Collected data:
----------------

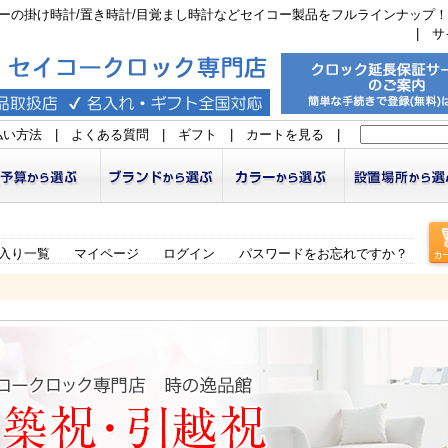
ーの掛け時計/置き時計/目覚まし時計などセイコー製品をフルラインナップ！
|
サ
払い方法
|
よくある質問
|
ギフト
|
カートを見る
|
入り一覧
マイページ
ログイン
パスワードをお忘れですか？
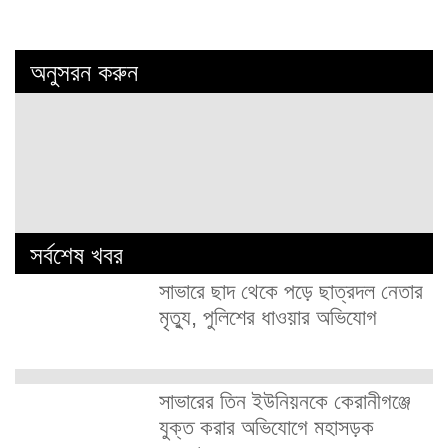
অনুসরন করুন
সর্বশেষ খবর
সাভারে ছাদ থেকে পড়ে ছাত্রদল নেতার
মৃত্যু, পুলিশের ধাওয়ার অভিযোগ
সাভারের তিন ইউনিয়নকে কেরানীগঞ্জে
যুক্ত করার অভিযোগে মহাসড়ক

----------------

▶ **Exercise brief**: From the first record above to the last, output each one exactly and omit the pictures.

▶ **Result below**:
ーの掛け時計/置き時計/目覚まし時計などセイコー製品をフルラインナップ！
|
サ
払い方法
|
よくある質問
|
ギフト
|
カートを見る
|
入り一覧
マイページ
ログイン
パスワードをお忘れですか？
অনুসরন করুন
সর্বশেষ খবর
সাভারে ছাদ থেকে পড়ে ছাত্রদল নেতার
মৃত্যু, পুলিশের ধাওয়ার অভিযোগ
সাভারের তিন ইউনিয়নকে কেরানীগঞ্জে
যুক্ত করার অভিযোগে মহাসড়ক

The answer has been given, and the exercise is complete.